Pelarangan riba tidak hanya merujuk pada al-Qur’an, selain itu, al-Hadits juga menjelaskan bahwa riba itu dilarang. Hadits berfungsi menjelaskan lebih lanjut tentang ayat-ayat al-Qur’an sehingga lebih spesifik. Seperti sabda Rasulullah saw, sebagai berikut : “Ingatlah bahwa kamu akan menghadap Tuhanmu dan Dia pasti akan menghitung amalanmu. Allah telah melarang kamu mengambil riba. Oleh karena itu, utang karena riba harus dihapuskan. Modal ( uang pokok ) kamu adalah hak kamu. Kamu tidak akan menderita atau mengalami ketidakadilan.”
Hadits ini merupakan amanat terakhir pada tanggal 9 Dzulhijjah tahun 10 Hijriah bahwa Rasulullah saw. Masih menekankan bahwa Islam melarang praktek riba tersebut.

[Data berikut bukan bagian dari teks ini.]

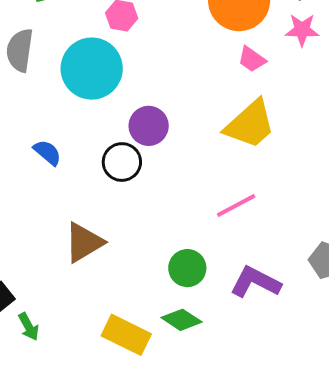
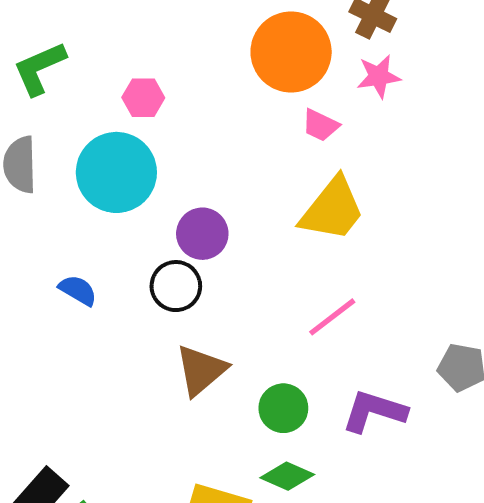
brown triangle: (84, 242) -> (201, 370), moved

c.      Fatwa MUI/DSN tentang Perbankan Syariah

Dewan Syariah Nasional selanjutnya disebut DSN dibentuk pada tahun 1997 yang merupakan hasil rekomendasi Lokakarya Reksadana Syariah pada bulan Juli 1997. DSN merupakan lembaga otonom di bawah Majelis Ulama Indonesia dipimpin oleh Ketua Umum Majelis Ulama Indonesia. Berpedoman kepada PT Muamalat Indonesia yang menjadikan akad mudharabah dan musyarakah sebagai akad produknya maka Fatwa DSN menerbitkan Fatwa DSN No. 7/DSN-MUI/IV/2000, yang kemudian menjadi pedoman pada praktek Perbankan Syariah. Dalam nomor tersebut sebutkan: “Lembaga keuangan Syariah sebagai penyedia dana, menanggung semua kerugian akibat dari mudharabah kecuali jika mudharib (nasabah) melakukan kesalahan yang disnegaja, lalai, atau menyalahi perjanjian.”

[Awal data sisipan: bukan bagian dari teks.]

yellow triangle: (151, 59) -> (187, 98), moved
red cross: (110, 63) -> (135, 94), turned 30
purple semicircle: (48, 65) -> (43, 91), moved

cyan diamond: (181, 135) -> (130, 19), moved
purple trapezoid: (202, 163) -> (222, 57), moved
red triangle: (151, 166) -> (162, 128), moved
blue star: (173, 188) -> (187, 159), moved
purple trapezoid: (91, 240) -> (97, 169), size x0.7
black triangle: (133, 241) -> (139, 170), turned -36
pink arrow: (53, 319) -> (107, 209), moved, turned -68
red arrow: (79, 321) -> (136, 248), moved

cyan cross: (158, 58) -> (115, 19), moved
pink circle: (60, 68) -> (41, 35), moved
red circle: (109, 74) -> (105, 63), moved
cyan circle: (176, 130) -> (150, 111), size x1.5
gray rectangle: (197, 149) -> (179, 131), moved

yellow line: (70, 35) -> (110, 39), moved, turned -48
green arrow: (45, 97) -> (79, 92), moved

d.    Peraturan Bank Indonesia

PBI yang secara khusus merupakan peraturan pelaksana dari UU No.21 tahun 2008 tentang perbankan syariah dan telah diundangkan hingga saat ini yaitu:
1.        PBI No. 10/16/PBI/2007 tentang pelaksanaan prinsip syariah dalam kegiatan penghimpunan dana dan penyaluran dana serta pelayanan jasa bank syariah.
2.        PBI No. 10/17/PBI/2008 tentang produk bank syariah dan Unit Usaha Syariah.
3.        PBI No. 10/18/PBI/2008 tentang rekonstruksi pembiayaan bagi bank syariah.
4.        PBI No. 10/23/PBI/2008 tentang perubahan kedua atas PBI No. 6/21/PBI/2004 tentang giro wajib minimum dalam rupiah dan valuta asing bagi bank umum yang melaksanaan kegiatan usaha berdasarkan prinsip syariah.
5.        PBI No. 10/24/PBI/2008 tentang perubahan kedua atas PBI No. 8/21/PBI/2008 tentang penilaian kualitas aktiva bank umum yang melaksanakan kegiatan usaha berdsarkan prinsip syariah.
6.        PBI No. 10/32/PBI/2008 tentang komite perbankan syariah.
7.         PBI No. 11/3/PBI/2009 Tentang Bank Umum Syariah pada Ketentuan Umum pasal 1 menjelaskan :
a.       Bank adalah Bank Umum Syariah sebagaimana dimaksud dalam Undang-undang Nomor 21 Tahun 2008 Tentang Perbankan Syariah ;
b.      Kantor Cabang yang selanjutnya disebut KC adalah kantor bank yang bertanggung jawab kepada kantor pusat Bank yang bersangkutan, dengan alamat tempat usaha yang jelas sesuai dengan lokasi KC tersebut melakukan usahanya.
c.       Dan seterusnya.

3.     Asas, Tujuan, dan Fungsi Bank Syariah

Perbankan Syariah dalam melakukan kegiatan usahanya berasaskan Prinsip Syariah, demokrasi ekonomi, dan prinsip kehati-hatian. Prinsip Syariah adalah prinsip hukum Islam dalam kegiatan perbankan berdsarkan fatwa yang dikeluarkan oleh lembaga yang memiliki kewenangan dalam menetapkan fatwa di bidang syariah.
Perbankan Syariah bertujuan menunjang pelaksanaan pembangunan nasional dalam rangka meningkatkan keadilan, kebersamaan, dan pemerataan kesejahteraan rakyat.
Fungsi Bank Syariah dan Unit Usaha Syariah wajib menjalankan fungsi sebagai intermediasi yaitu menghimpun dan menyalurkan dana masyarkat, serta dapat menjalankan fungsi sosial dalam bentuk lembaga Baitul Mal, yaitu menerima dana yang berasal dari zakat, infak dan sedekah, hibah, atau dana social lainnya dan menyalurkannya kepada organisasi pengelola zakat. Kemudian Bank Syariah dan UUS ini juga berfungsi menghimpun dana social yang berasal dari wakaf uang dan menyalurkannya kepada pengelola wakaf (Nazhir) sesuai dengan kehendak pemberi wakah (wakif).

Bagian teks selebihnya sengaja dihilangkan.